The downgrade does not have an immediate effect on WAPA's finances or loan rates, in part because other ratings agencies are not moving in the same direction,WAPA spokeswoman Cassandra Dunn said Friday afternoon.

"We would like to have positive ratings from all the agencies of course, but in fact the other two major ratings agencies, Moody's and Standard & Poor's, actually reaffirmed our ratings and have us on a stable watch, so I don't believe it impacts us much at this particular time," Dunn said.

Fitch downgraded $156.05 million senior lien bonds to 'BB' from 'BBB' and $57.50 million subordinate lien bonds to 'BB-' from 'BBB-', keeping both on a negative rating watch.

Fitch assigned a "BB" rating to $17.5 million in electric system bonds WAPA is in the process of refinancing after a board vote earlier this week, and a "BB-" rating to $40 million in short-term debt to purchase fuel from Hovensa, which WAPA is also refinancing.

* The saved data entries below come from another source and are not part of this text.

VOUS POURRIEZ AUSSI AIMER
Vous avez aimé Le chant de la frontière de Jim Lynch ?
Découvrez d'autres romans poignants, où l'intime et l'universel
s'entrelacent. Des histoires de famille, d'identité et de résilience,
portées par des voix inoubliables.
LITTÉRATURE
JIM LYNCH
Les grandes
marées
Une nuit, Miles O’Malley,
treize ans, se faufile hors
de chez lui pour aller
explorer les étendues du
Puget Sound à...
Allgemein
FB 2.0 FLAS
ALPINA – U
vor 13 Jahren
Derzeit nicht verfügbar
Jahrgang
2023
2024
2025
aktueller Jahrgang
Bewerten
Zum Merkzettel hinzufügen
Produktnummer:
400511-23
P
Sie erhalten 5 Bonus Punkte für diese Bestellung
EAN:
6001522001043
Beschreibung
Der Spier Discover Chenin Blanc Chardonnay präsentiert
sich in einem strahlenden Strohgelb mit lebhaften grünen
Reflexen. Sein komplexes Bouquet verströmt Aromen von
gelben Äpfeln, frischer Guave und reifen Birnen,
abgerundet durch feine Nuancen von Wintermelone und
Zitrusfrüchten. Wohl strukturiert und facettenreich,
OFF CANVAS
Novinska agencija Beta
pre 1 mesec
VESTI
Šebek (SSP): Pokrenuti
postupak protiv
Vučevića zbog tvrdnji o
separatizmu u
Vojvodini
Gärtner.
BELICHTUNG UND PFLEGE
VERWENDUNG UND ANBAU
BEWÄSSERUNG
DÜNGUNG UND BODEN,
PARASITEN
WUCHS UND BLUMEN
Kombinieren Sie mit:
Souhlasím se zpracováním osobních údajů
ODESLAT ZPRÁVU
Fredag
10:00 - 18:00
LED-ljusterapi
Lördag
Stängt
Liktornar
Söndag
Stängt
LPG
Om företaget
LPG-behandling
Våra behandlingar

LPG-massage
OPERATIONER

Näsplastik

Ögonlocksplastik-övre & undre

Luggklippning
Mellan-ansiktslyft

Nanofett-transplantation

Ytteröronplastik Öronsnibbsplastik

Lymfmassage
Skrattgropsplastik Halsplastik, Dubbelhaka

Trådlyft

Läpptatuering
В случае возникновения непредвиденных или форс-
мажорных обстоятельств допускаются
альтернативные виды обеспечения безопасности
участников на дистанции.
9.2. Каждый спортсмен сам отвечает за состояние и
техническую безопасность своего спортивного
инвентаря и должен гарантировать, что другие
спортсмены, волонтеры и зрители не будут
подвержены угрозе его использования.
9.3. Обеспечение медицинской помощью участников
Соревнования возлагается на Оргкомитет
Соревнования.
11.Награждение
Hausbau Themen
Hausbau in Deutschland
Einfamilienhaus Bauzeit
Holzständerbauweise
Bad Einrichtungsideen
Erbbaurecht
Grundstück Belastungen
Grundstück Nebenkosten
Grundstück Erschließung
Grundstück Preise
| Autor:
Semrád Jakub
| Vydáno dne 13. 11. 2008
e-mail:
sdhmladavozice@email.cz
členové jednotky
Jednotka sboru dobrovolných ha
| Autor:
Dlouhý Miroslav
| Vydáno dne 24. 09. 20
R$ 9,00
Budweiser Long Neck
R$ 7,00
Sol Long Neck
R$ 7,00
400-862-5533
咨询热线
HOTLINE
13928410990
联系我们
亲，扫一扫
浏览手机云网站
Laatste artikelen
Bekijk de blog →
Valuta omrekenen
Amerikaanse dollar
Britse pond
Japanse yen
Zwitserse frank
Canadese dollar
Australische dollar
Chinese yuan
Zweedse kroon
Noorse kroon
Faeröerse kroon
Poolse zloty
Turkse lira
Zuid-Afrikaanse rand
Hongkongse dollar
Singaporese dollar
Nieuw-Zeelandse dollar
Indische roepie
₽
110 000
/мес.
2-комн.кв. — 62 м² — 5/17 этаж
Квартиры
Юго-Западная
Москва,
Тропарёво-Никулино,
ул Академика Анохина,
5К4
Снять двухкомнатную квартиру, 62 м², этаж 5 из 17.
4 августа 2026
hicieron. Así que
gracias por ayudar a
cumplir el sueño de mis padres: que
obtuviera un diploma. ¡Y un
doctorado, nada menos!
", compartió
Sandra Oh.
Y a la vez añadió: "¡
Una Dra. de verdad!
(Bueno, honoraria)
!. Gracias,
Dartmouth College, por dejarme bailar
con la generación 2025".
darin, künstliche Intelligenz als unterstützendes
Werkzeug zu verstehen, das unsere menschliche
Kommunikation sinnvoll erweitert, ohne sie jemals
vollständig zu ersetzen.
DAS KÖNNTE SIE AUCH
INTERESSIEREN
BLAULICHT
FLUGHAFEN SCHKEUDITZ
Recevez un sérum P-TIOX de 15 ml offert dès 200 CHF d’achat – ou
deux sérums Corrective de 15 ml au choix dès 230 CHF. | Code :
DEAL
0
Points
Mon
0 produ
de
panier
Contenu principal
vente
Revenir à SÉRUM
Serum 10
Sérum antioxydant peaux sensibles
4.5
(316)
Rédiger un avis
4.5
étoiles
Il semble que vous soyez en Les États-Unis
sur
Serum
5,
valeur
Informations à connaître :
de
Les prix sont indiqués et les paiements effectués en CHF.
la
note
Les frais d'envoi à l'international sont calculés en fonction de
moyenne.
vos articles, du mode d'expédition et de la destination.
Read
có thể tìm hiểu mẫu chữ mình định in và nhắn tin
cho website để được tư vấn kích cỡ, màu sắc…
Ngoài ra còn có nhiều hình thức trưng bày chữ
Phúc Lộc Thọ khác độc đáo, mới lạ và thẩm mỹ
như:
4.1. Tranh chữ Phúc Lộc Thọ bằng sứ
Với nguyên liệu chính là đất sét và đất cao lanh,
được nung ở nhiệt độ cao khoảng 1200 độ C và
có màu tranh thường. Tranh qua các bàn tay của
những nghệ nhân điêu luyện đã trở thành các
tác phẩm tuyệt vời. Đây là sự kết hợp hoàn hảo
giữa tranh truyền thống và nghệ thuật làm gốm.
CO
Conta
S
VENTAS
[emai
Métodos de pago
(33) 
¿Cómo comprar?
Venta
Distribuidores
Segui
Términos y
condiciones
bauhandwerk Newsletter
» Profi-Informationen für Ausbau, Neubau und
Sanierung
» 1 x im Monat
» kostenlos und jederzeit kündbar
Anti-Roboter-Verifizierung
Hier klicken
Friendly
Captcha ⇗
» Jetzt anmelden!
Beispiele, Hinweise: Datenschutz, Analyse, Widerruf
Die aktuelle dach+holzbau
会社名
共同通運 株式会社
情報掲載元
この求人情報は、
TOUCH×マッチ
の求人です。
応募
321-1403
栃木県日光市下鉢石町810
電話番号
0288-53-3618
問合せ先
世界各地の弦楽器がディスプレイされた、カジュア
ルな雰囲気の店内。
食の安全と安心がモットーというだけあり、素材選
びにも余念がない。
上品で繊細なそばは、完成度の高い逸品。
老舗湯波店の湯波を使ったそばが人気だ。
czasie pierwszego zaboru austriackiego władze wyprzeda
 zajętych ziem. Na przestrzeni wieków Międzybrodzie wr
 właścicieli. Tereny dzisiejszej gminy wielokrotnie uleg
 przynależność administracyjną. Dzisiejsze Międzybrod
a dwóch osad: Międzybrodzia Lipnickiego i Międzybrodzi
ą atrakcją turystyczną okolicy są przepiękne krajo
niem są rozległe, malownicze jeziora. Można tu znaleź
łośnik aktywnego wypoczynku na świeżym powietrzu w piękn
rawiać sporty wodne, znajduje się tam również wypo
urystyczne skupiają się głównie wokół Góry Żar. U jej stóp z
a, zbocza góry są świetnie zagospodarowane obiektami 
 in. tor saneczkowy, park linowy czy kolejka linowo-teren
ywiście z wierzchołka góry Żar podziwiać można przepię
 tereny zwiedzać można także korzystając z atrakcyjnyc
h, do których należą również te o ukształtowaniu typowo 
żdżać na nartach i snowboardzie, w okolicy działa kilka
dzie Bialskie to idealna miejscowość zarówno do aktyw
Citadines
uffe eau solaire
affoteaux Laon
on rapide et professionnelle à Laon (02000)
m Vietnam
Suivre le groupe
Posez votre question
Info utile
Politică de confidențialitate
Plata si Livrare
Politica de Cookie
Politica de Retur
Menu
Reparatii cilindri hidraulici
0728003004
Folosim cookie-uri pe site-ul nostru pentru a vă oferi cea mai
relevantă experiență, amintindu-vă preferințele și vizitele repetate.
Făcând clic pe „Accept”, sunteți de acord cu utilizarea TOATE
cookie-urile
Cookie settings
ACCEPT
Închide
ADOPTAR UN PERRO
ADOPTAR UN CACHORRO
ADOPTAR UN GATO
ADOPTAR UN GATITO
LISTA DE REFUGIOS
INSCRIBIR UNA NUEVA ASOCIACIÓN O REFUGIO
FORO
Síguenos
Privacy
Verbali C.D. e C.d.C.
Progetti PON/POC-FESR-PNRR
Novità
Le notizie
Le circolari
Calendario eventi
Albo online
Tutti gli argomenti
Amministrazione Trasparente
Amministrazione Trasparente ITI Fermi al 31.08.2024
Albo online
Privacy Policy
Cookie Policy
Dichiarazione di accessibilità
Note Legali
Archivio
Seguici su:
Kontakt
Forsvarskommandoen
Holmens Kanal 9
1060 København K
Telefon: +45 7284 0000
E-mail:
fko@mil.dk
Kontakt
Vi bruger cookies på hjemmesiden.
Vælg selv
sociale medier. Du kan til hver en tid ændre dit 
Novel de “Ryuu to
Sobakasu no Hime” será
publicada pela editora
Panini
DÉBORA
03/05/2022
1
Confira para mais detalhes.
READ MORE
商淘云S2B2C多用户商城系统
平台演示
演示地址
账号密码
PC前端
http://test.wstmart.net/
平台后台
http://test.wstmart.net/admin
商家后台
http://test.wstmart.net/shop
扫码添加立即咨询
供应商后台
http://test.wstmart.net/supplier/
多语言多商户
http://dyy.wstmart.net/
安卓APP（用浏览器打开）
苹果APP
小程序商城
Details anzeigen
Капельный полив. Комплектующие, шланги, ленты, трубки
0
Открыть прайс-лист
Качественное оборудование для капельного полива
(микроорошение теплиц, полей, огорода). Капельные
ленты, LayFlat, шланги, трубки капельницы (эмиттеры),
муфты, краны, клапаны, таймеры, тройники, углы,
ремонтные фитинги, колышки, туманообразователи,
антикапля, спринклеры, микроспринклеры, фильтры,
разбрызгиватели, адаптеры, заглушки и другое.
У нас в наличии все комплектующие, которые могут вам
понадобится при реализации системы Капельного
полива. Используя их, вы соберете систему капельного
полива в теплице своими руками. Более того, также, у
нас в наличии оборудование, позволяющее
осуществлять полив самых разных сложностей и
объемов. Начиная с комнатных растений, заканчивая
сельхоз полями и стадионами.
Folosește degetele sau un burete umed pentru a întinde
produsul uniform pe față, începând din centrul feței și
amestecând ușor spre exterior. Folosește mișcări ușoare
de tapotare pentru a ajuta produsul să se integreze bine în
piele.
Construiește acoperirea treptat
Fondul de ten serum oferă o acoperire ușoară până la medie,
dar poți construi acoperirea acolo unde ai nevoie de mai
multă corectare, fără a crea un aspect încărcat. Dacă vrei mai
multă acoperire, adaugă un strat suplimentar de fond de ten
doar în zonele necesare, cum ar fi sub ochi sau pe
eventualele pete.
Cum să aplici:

The ratings agency's statement painted a picture in which a rising tide of overdue government bills and rising fuel costs have forced the utility to rely more and more heavily on short-term debt to purchase fuel and pay current operating expenses.

As of the end of October, about 64 percent of the electric system's government accounts receivable were more than 60 days past due. To add some detail to this picture, WAPA currently owes Hovensa $30 million, while the V.I. government owes WAPA approximately $32-$33 million, WAPA officials said at a board meeting earlier this week.

In the short run, successfully extending and refinancing its loans as planned will help move WAPA's ratings from a negative watch to a stable or positive outlook, according to Fitch. Over the longer haul, moving away from oil is critical. Fitch also asserts WAPA's water system needs more revenue in the form of increased base utility rates to offset rising government receivables and a growing water system debt to the electric system.

"This deteriorating situation will necessitate timely rate relief by the PSC, the need to roll over short-term debt obligations and managing exposure to volatile fuel oil prices," Fitch' statement said.